Zbigniew Religa: Tak też może być.
Dowiedzieliśmy się wczoraj, że kontakty polsko-rosyjskie i polsko-białoruskie na szczeblu ministerialnym nawet są i to są dość intensywne, wbrew temu co nam się podawało. Być może są też kontakty między kancelariami prezydentów.
Zbigniew Religa: Oby tak było.
Czy pana zdaniem to, że prezydent być może niezupełnie rozumie na czym to przedsięwzięcie polega, o co chodzi w tej dynamice, czy to by usprawiedliwiało publiczne milczenie prezydenta?
Zbigniew Religa: To już za długo trwa. Ja osobiście, gdybym był na miejscy pana prezydenta Kwaśniewskiego, to starałbym się moje stanowisko dość jasno przedstawić znacznie wcześniej. Tym bardziej, że wszyscy tego oczekują.
Orędzie do narodu? Ale kiedy?
Zbigniew Religa: Wydaje mi się, że jeżeli już mówimy o terminach, o czasie to jasne stanowisko prezydenta jest przynajmniej o tydzień spóźnione.
Czyli powinien pana zdaniem już tydzień temu wytłumaczyć Polakom, czy powiedzieć Rosjanom co o tym myśli?
Zbigniew Religa: I jednym i drugim. I jedni i drudzy oczekują jasnego stanowiska Polski. Polacy bardzo oczekują takiego stanowiska, zresztą słyszałem cały czas zapytanie: Dlaczego prezydent Kwaśniewski nie zajmuje żadnego stanowiska?

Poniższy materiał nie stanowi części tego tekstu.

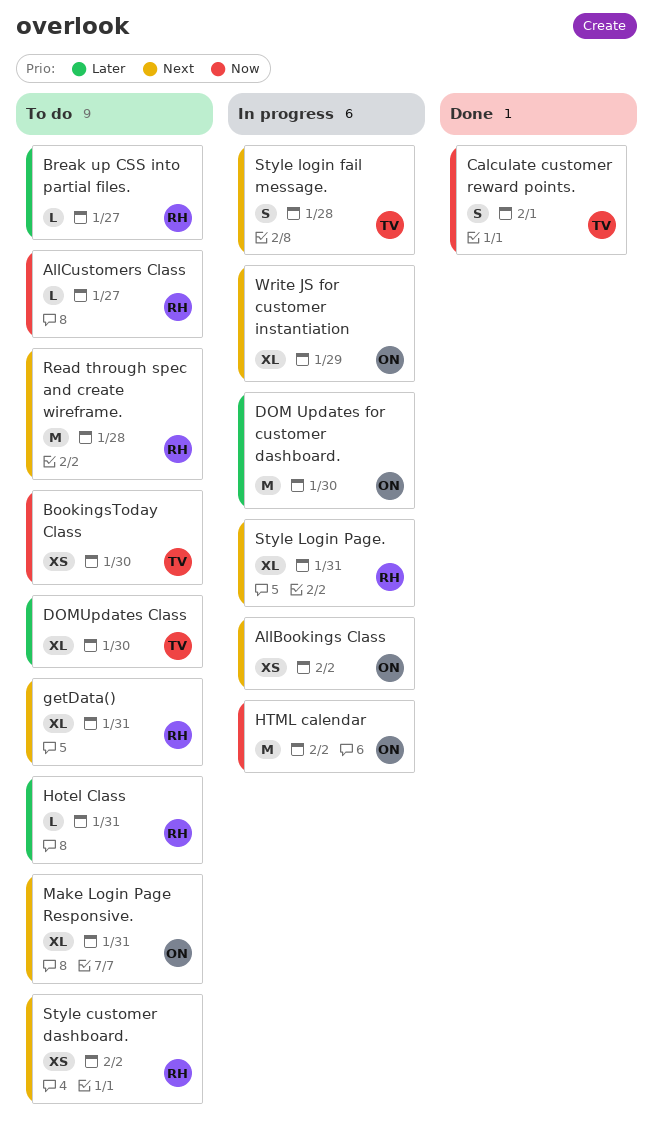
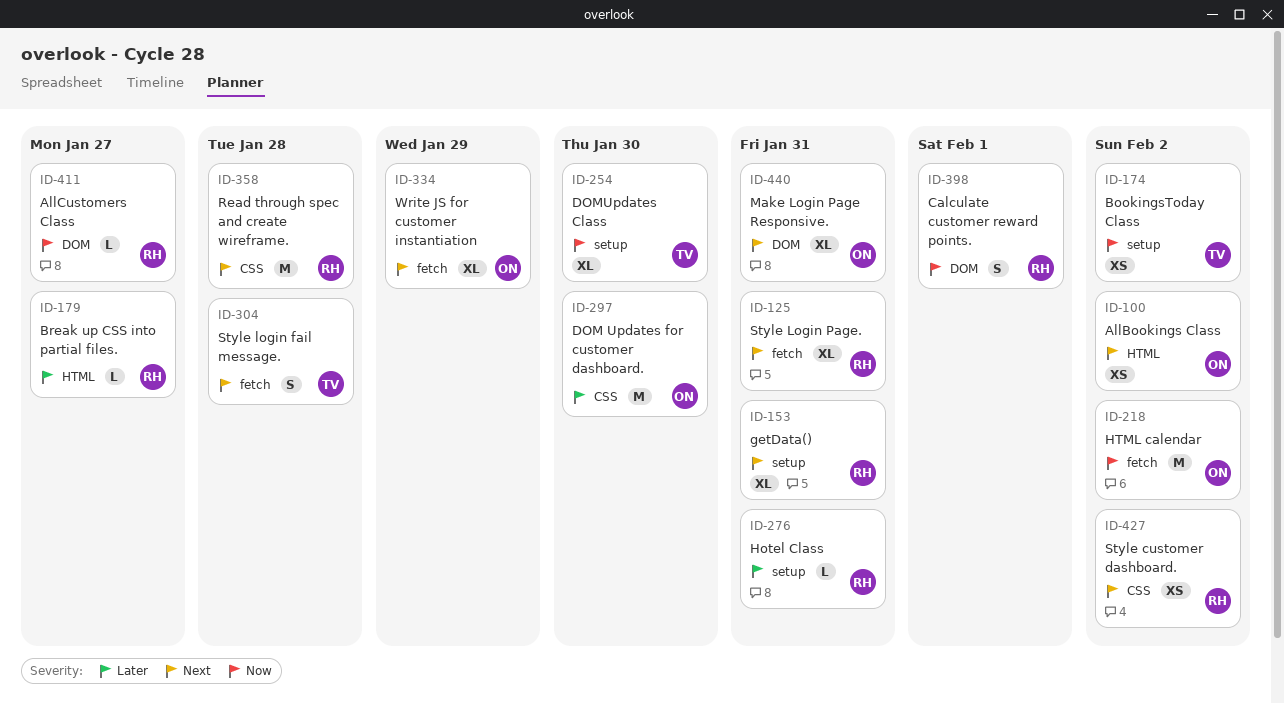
BookingsToday Class, due: Jan 30 -> Feb 2
Calculate customer reward points., owner: TV -> RH
DOMUpdates Class, priority: Later -> Now

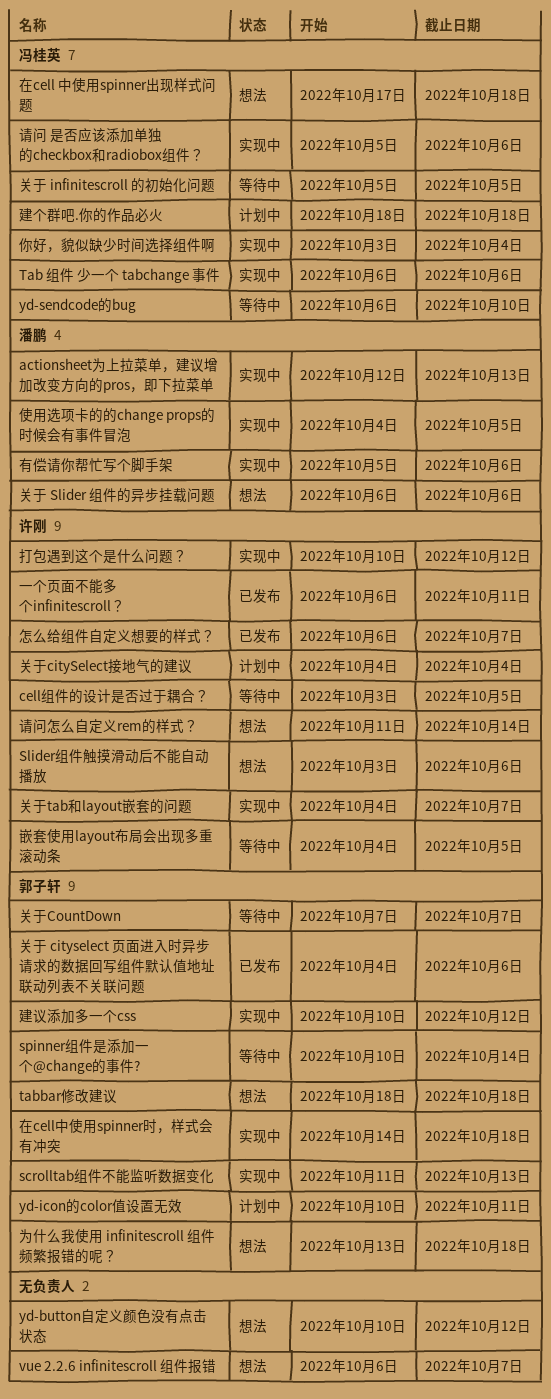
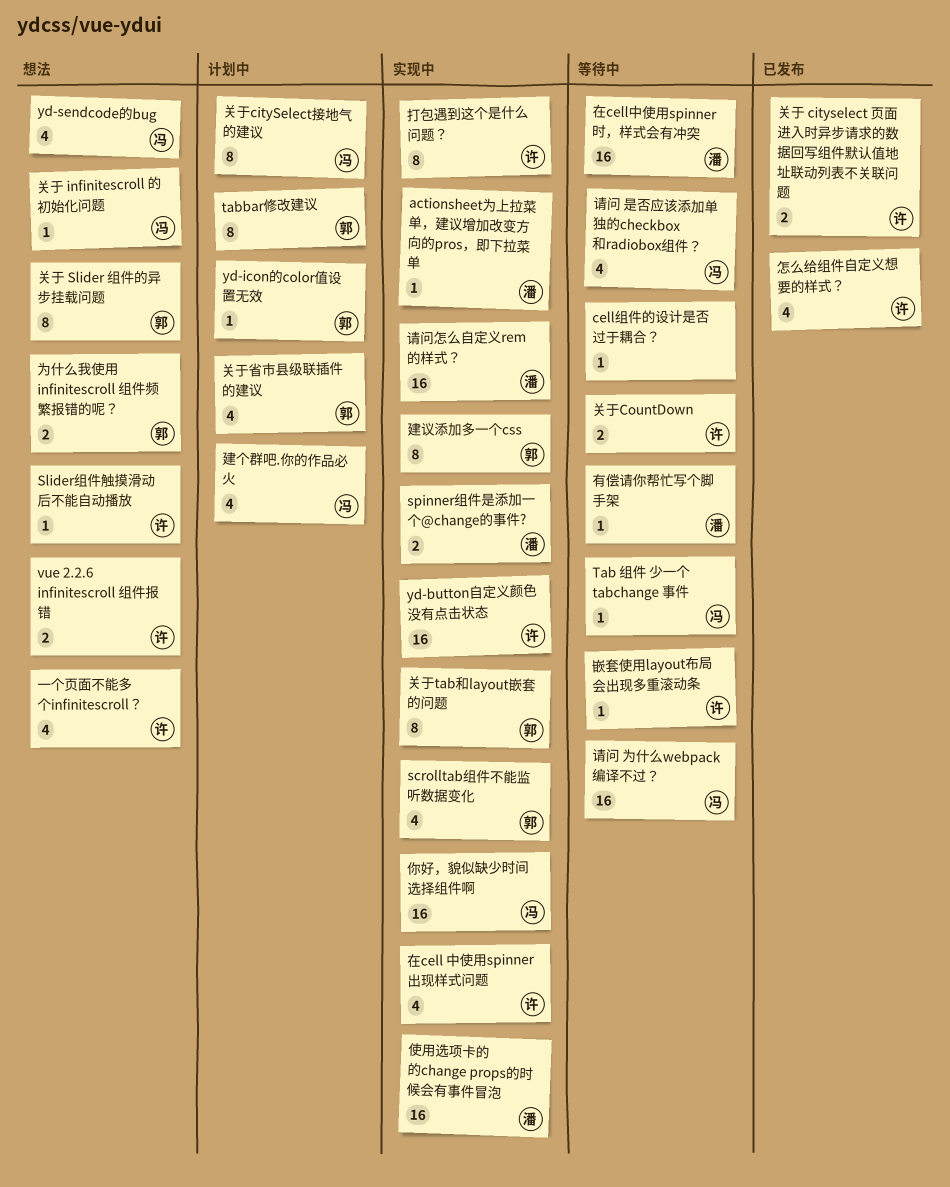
cell组件的设计是否过于耦合？, owner: 许刚 -> none
spinner组件是添加一个@change的事件?, status: 等待中 -> 实现中
spinner组件是添加一个@change的事件?, owner: 郭子轩 -> 潘鹏
Tab 组件 少一个 tabchange 事件, status: 实现中 -> 等待中
tabbar修改建议, status: 想法 -> 计划中
vue 2.2.6 infinitescroll 组件报错, owner: none -> 许刚
yd-button自定义颜色没有点击状态, status: 想法 -> 实现中
yd-button自定义颜色没有点击状态, owner: none -> 许刚
yd-sendcode的bug, status: 等待中 -> 想法
一个页面不能多个infinitescroll？, status: 已发布 -> 想法
关于 cityselect 页面进入时异步请求的数据回写组件默认值地址联动列表不关联问题, owner: 郭子轩 -> 许刚
关于 infinitescroll 的初始化问题, status: 等待中 -> 想法
关于 Slider 组件的异步挂载问题, owner: 潘鹏 -> 郭子轩
关于citySelect接地气的建议, owner: 许刚 -> 冯桂英
关于CountDown, owner: 郭子轩 -> 许刚
关于tab和layout嵌套的问题, owner: 许刚 -> 郭子轩
关于省市县级联插件的建议: none -> present
在cell 中使用spinner出现样式问题, status: 想法 -> 实现中
在cell 中使用spinner出现样式问题, owner: 冯桂英 -> 许刚
在cell中使用spinner时，样式会有冲突, status: 实现中 -> 等待中
在cell中使用spinner时，样式会有冲突, owner: 郭子轩 -> 潘鹏
有偿请你帮忙写个脚手架, status: 实现中 -> 等待中
请问 为什么webpack编译不过？: none -> present
请问 是否应该添加单独的checkbox和radiobox组件？, status: 实现中 -> 等待中
请问怎么自定义rem的样式？, status: 想法 -> 实现中
请问怎么自定义rem的样式？, owner: 许刚 -> 潘鹏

Słyszałem dzisiejszą rozmowę pana z panem Bronisławem Komorowskim. Z radością przyjąłem reakcję prasy rosyjskiej, która w tym wypadku jest po stronie polskiej i świadczy również o tym, że na szczeblu dyplomatycznym te kontakty też możemy mieć w miarę dobre.
Ja powiem szczerze, że parę dni temu miałem absolutną pewność, że to jest prowokacja, czy też przedsięwzięcie przygotowane na najwyższym szczeblu w Rosji. Dziś czytając te komentarze prasy rosyjskiej już tej pewności nie mam, bo jednak mam wrażenie, że Kreml posiada narzędzia wpływania na zawartość rosyjskich mediów, w każdym razie dużej ich części. Panie profesorze, gdyby pan wygrał te wybory prezydenckie to co by pan zrobił, żeby tę fatalną od długiego czasu dynamikę w stosunkach polsko-rosyjskich zmienić? Bronisław Komorowski nie bez kozery mówi, że źródłem takiego złego charakteru tej dynamiki jest Moskwa, a nie Warszawa. Co by pan zrobił, żeby to zmienić?
Zbigniew Religa: Nie ulega dla mnie żadnej wątpliwości, że teraz płacimy cenę za nasza politykę wobec Ukrainy. Ta polityka była słuszna, mądra i dobra i ja bym tę politykę utrzymywał w dalszym ciągu, nam powinno zależeć na najlepszych stosunkach z Ukrainą, i powinniśmy być promotorem wejścia Ukrainy do UE. Nasza polityka wobec w Rosji nie powinna być samodzielną polityką Polski. UE powinna mieć jednego ministra spraw zagranicznych, to powinna być wspólna polityka UE wobec Rosji. Gdybyśmy razem działali, nie doszłoby do tego niezręcznego skandalu w Kaliningradzie, powiedzenia że zapraszamy tylko przyjaciół. To była niemiła gra.
To była niemiła gra, w którą zachód wszedł.
Zbigniew Religa: Tak. Nasza polityka wobec Rosji powinna być wyznaczona przez dogadanie się w ramach UE. Wspólne stanowisko UE by naszą pozycję zdecydowanie wzmocniło.